Carlos García-Die

Personal information
- Full name: Carlos García-Die Sánchez
- Date of birth: 7 July 2000 (age 26)
- Place of birth: Barcelona, Spain
- Height: 1.88 m (6 ft 2 in)
- Position: Centre-back

Youth career
- 2013–2017: Espanyol
- 2017–2018: Damm
- 2018–2019: Espanyol

Senior career*
- Years: Team / Apps / (Gls)
- 2019–2022: Cornellà / 23 / (1)
- 2019–2020: → Terrassa (loan) / 20 / (1)
- 2022–2023: Cádiz B / 30 / (0)
- 2022–2024: Cádiz / 1 / (0)
- 2023–2024: → Córdoba (loan) / 18 / (1)
- 2024–2025: Unionistas / 18 / (1)
- 2025–2026: Sabadell / 24 / (0)

= Carlos García-Die =

Spanish footballer

Carlos García-Die Sánchez (born 7 July 2000) is a Spanish professional footballer who plays as a centre-back.

==Professional career==
Born in Barcelona, Catalonia, García-Die is a youth product of RCD Espanyol and CF Damm.
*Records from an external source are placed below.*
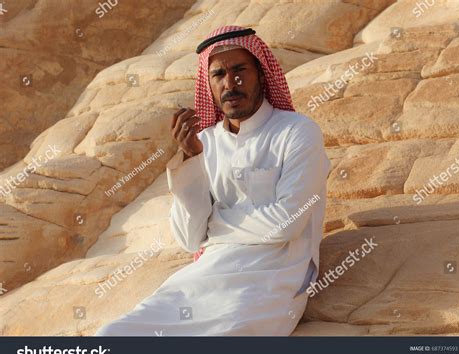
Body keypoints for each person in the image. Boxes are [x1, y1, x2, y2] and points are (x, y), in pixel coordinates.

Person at [95, 25, 330, 336]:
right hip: (205, 276)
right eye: (218, 74)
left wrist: (214, 225)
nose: (230, 83)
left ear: (261, 73)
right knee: (113, 336)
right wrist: (191, 161)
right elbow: (191, 239)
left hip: (272, 277)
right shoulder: (205, 142)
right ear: (209, 85)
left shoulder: (297, 132)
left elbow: (287, 223)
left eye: (239, 70)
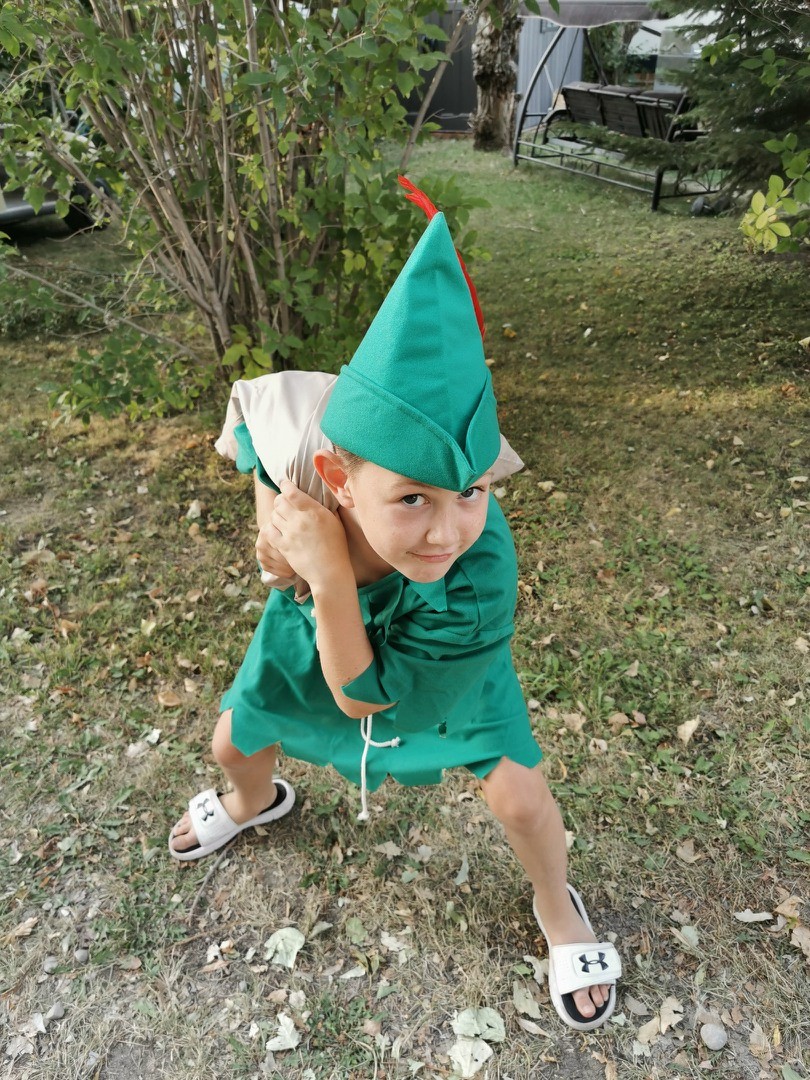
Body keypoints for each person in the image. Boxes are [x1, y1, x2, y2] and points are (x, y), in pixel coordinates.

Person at [168, 179, 621, 1031]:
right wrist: (277, 531)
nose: (448, 531)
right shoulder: (310, 449)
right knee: (233, 741)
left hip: (435, 667)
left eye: (472, 491)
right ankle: (252, 802)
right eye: (413, 498)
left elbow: (371, 700)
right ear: (338, 476)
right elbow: (258, 433)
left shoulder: (475, 579)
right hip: (304, 634)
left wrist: (330, 576)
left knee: (519, 800)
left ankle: (558, 908)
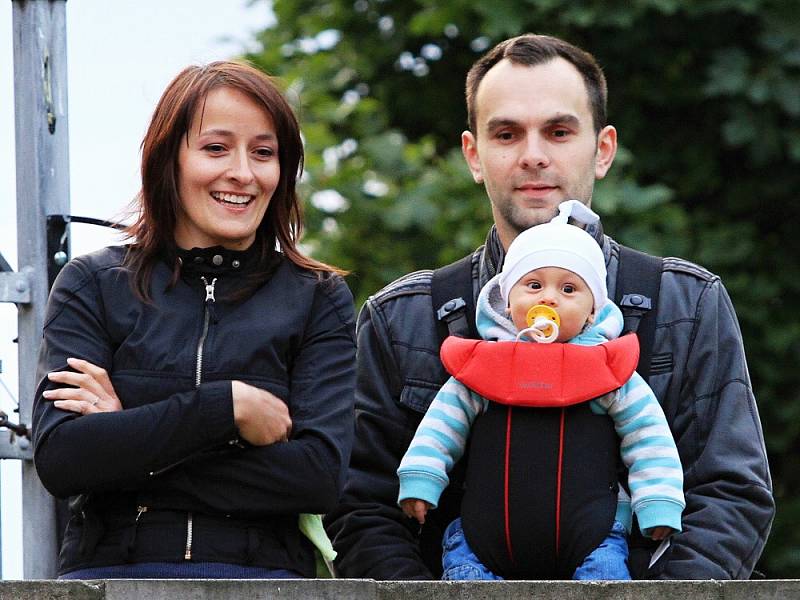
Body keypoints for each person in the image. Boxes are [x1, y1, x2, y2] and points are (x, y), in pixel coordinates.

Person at [325, 34, 774, 579]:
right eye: (507, 133)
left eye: (559, 132)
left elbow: (731, 495)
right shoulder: (403, 318)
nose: (534, 154)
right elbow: (360, 508)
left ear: (602, 149)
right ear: (474, 154)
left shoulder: (687, 303)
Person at [32, 61, 356, 579]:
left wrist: (127, 441)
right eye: (216, 148)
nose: (243, 173)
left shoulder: (319, 298)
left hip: (267, 587)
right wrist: (222, 410)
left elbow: (317, 477)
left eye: (264, 153)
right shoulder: (93, 283)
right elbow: (64, 458)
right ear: (169, 160)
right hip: (111, 583)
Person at [397, 201, 684, 580]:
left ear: (593, 311)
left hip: (594, 537)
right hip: (483, 538)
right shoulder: (482, 369)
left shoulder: (610, 373)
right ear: (507, 297)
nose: (548, 298)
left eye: (568, 288)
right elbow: (440, 428)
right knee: (463, 574)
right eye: (533, 285)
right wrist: (420, 479)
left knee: (609, 579)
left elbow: (648, 437)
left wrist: (658, 503)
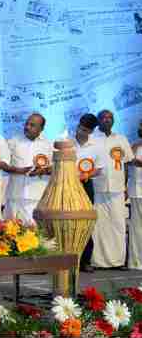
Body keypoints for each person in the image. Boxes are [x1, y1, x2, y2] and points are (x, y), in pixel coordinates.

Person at [91, 110, 133, 269]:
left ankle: (118, 261)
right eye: (103, 118)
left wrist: (125, 185)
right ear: (98, 121)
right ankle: (97, 261)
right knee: (98, 225)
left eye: (110, 118)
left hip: (117, 188)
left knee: (118, 223)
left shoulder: (121, 139)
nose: (107, 120)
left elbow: (127, 162)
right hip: (97, 187)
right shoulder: (92, 139)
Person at [4, 113, 52, 225]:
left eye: (32, 125)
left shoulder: (48, 145)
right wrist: (18, 171)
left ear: (41, 129)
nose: (27, 127)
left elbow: (55, 168)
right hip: (15, 195)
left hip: (37, 196)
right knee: (12, 232)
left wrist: (43, 171)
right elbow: (4, 165)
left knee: (36, 233)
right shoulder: (13, 142)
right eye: (26, 123)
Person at [71, 113, 104, 272]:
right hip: (66, 185)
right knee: (65, 221)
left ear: (91, 131)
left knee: (85, 222)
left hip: (85, 185)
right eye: (80, 128)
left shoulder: (96, 146)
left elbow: (99, 169)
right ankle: (65, 260)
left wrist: (87, 175)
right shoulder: (66, 141)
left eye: (85, 130)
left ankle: (85, 260)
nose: (80, 132)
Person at [128, 119, 142, 269]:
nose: (140, 128)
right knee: (136, 228)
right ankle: (136, 262)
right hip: (136, 191)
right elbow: (126, 163)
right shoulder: (134, 145)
He moved to UE Cornellà in 2019, and began his senior career on loan with Tercera División side Terrassa FC for the 2019–20 season.

García-Die returned to Cornellà for the 2020–21 campaign, and broke into the starting eleven during the 2021–22 Primera División RFEF. He transferred to La Liga side Cádiz CF on 4 July 2022, being initially assigned to the reserves in Segunda Federación.

García-Die made his professional – and La Liga – debut with Cádiz on 30 December 2022, coming on as a second-half substitute for Fali and assisting Lucas Pérez's equalizer in a 1–1 home draw with UD Almería. On 25 August of the following year, he was loaned to Córdoba CF for one year.

On 20 July 2024, García-Die signed with Unionistas de Salamanca CF in Primera Federación. He moved to fellow league team CE Sabadell FC on 9 July of the following year, and featured in 25 matches overall during the season as the club achieved promotion to Segunda División.